Competitive pressure is also coming from outside the hotel sector. Expedia Group has expanded its portfolio of AI-powered planning and recommendation tools, while Booking Holdings continues to invest in conversational travel planning experiences across its brands. At the same time, technology companies including Google and OpenAI are rapidly increasing their presence in travel discovery, creating new pathways through which consumers can research and evaluate accommodations.

For hotel brands, that trend creates both opportunity and risk. The hospitality industry has spent years trying to reduce dependence on third-party distribution channels by encouraging direct bookings through loyalty programs, mobile apps and member-exclusive benefits. The rise of conversational AI introduces a new layer between consumers and brands, making it increasingly important for hotel companies to establish compelling AI experiences within their own digital ecosystems.

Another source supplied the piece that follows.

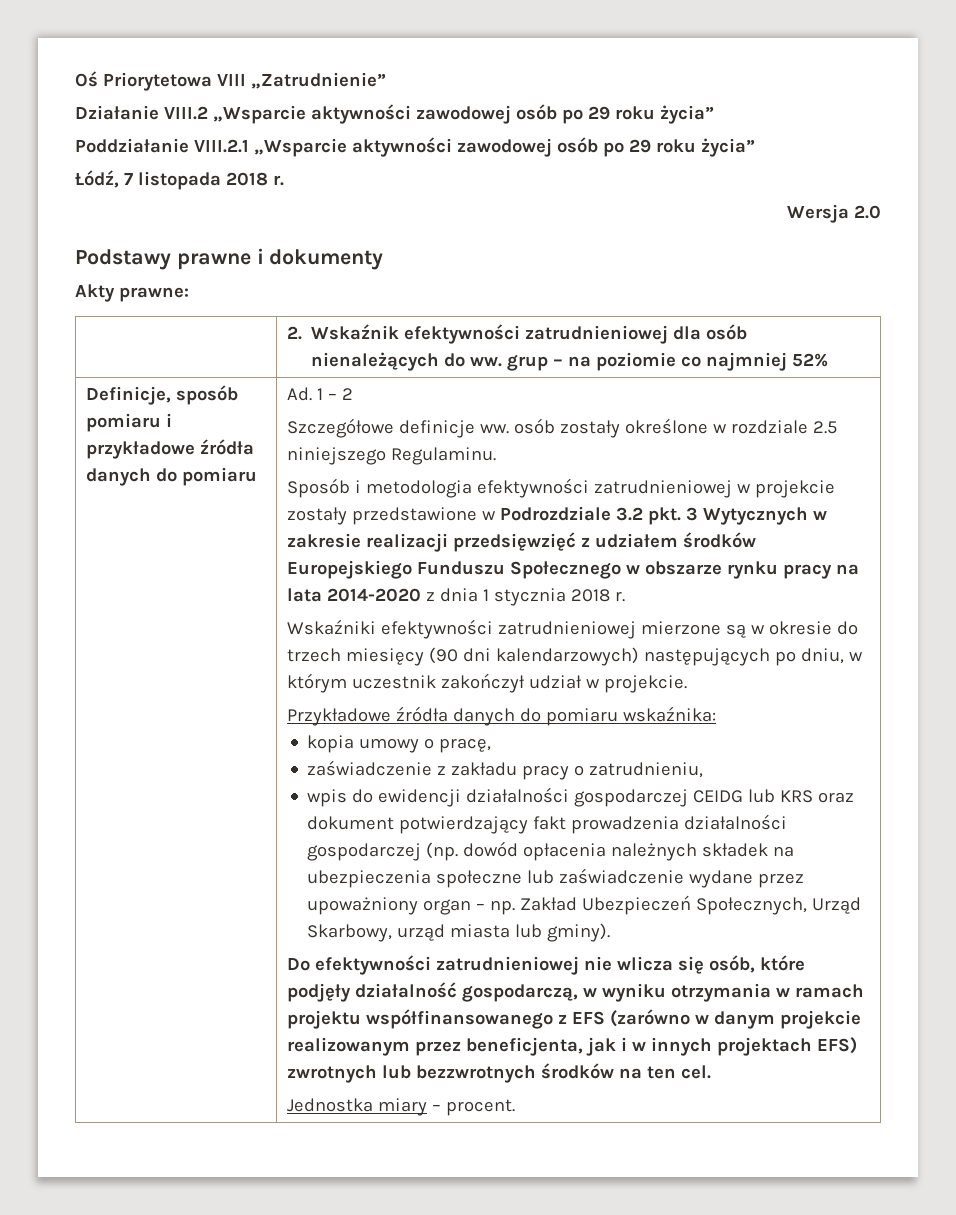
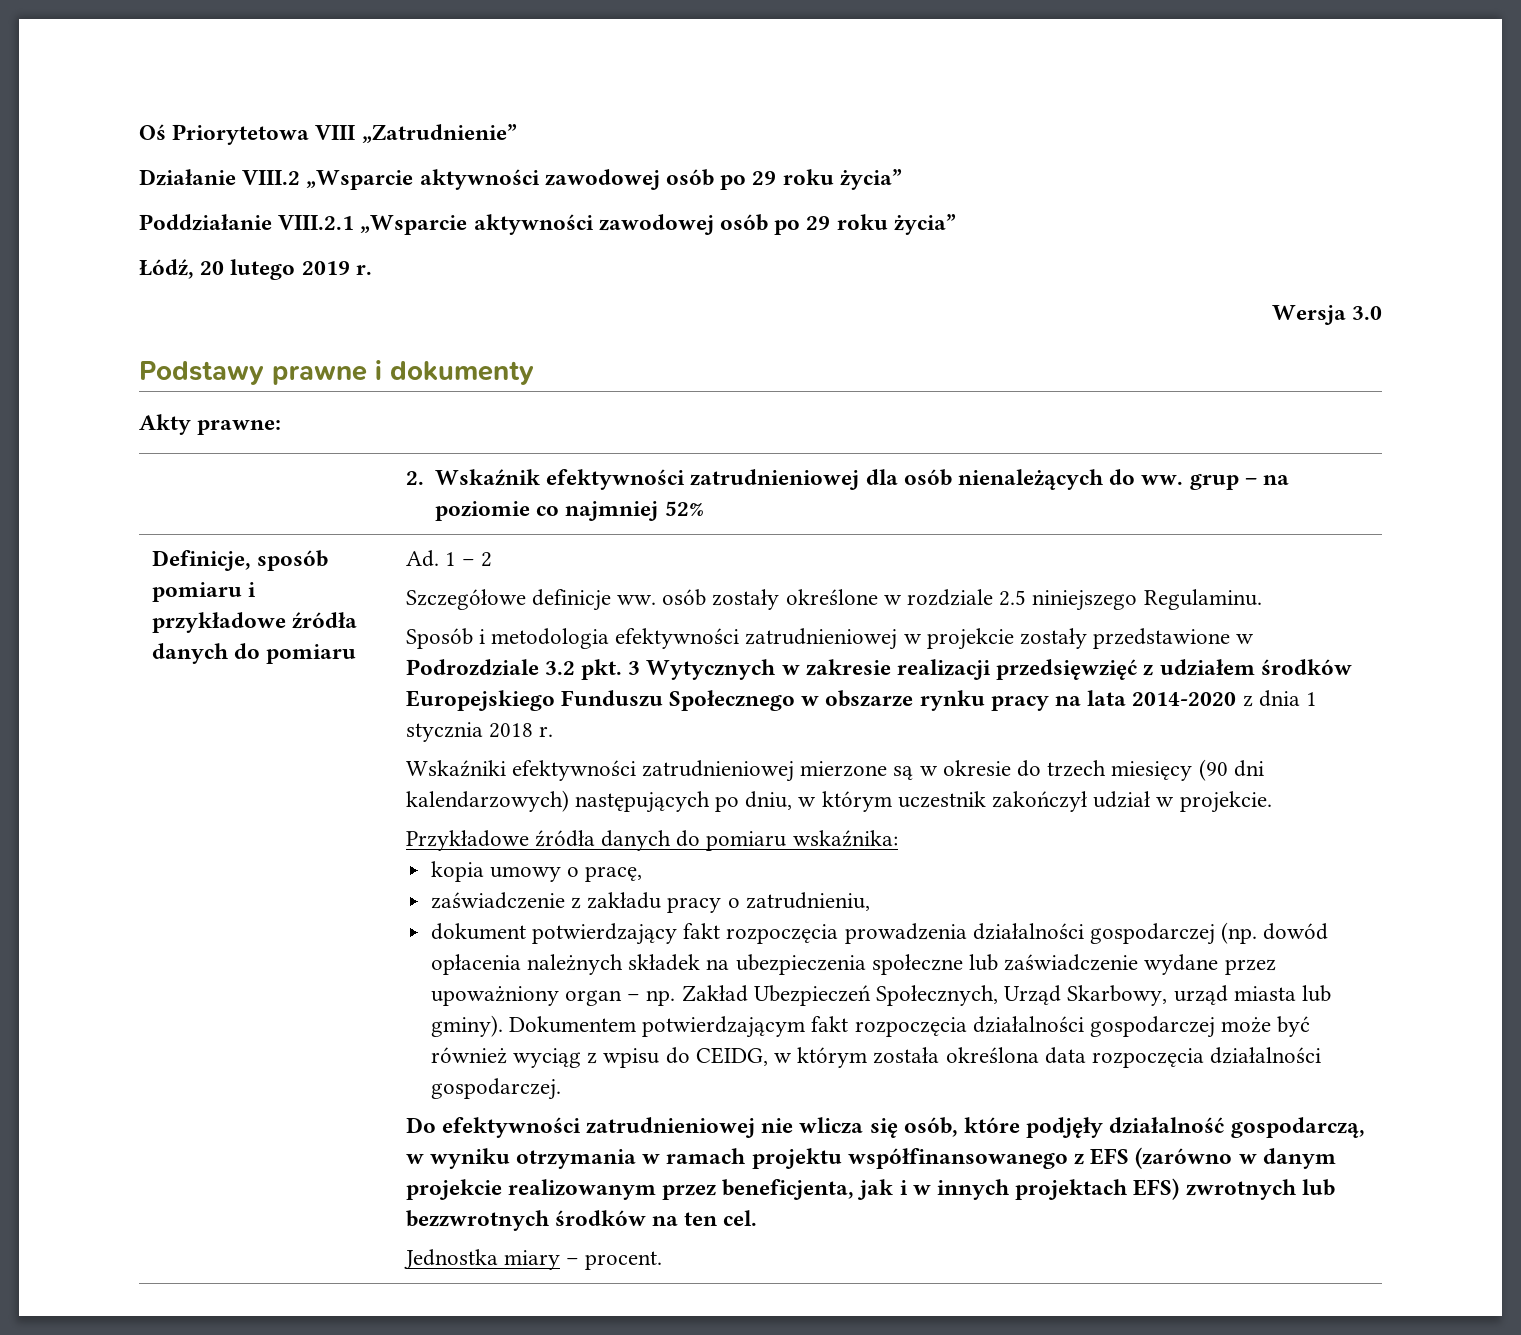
[123,171,268,190] 7 listopada 2018 -> [200,259,350,280] 20 lutego 2019
[854,205,881,219] 2.0 -> [1352,306,1382,320] 3.0
[307,787,855,807] wpis do ewidencji działalności gospodarczej CEIDG lub KRS oraz -> (870, 901) none
(567, 823) none -> [726,924,839,944] rozpoczęcia
(611, 932) none -> [509,1016,1311,1038] [430,1047,1322,1068] [430,1078,561,1100] Dokumentem potwierdzającym fakt rozpoczęcia działalności gospodarczej może być również wyciąg z wpisu do CEIDG, w którym została określona data rozpoczęcia działalności gospodarczej.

Marriott appears to view Ask Bonvoy as a key component of that strategy. The company has steadily expanded its AI footprint over the past several years, including introducing natural-language search capabilities on the Homes & Villas by Marriott Bonvoy platform and establishing partnerships with both Google and OpenAI. Ask Bonvoy represents the most visible expression of those efforts to date and places Marriott among the most aggressive hospitality brands in applying conversational AI to guest acquisition and travel planning.

Perhaps most importantly, the platform addresses a challenge that has long existed in hotel commerce. Traditional booking engines excel at helping travelers who already know where they want to stay. They are far less effective for travelers who know only the type of experience they want. By shifting the starting point from destination selection to travel intent, Marriott is attempting to capture travelers earlier in the decision-making process, before they begin comparing rates, brands or booking channels.

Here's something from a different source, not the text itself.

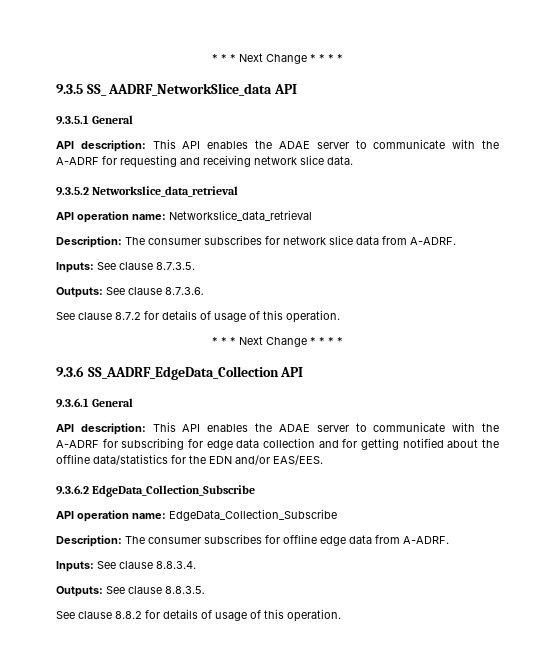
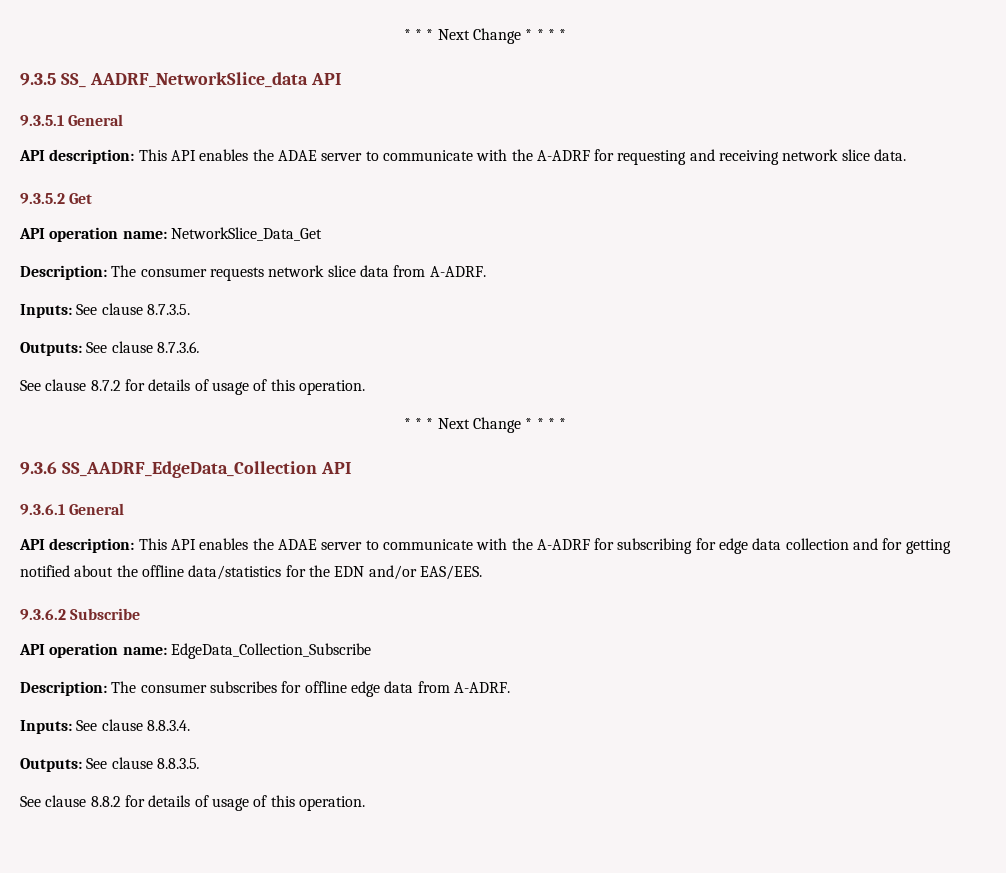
[92,186,239,197] [56,210,312,223] [56,235,280,248] Networkslice_data_retrieval // API operation name: Networkslice_data_retrieval // Description: The consumer subscribes for -> [69,193,93,204] [19,227,322,242] [20,265,264,281] Get // API operation name: NetworkSlice_Data_Get // Description: The consumer requests
[92,485,256,497] EdgeData_Collection_Subscribe -> [70,608,141,620] Subscribe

Whether consumers ultimately gravitate toward hotel-specific AI assistants or broader travel planning platforms remains an open question. What is becoming increasingly clear, however, is that conversational search is quickly evolving from an experimental technology into a mainstream discovery channel. As that transition accelerates, the companies best positioned to compete may be those with the strongest combination of trusted content, loyalty relationships and direct customer engagement.

With Ask Bonvoy, Marriott is betting that those advantages will matter as much in the era of conversational AI as they have in the era of traditional hotel booking.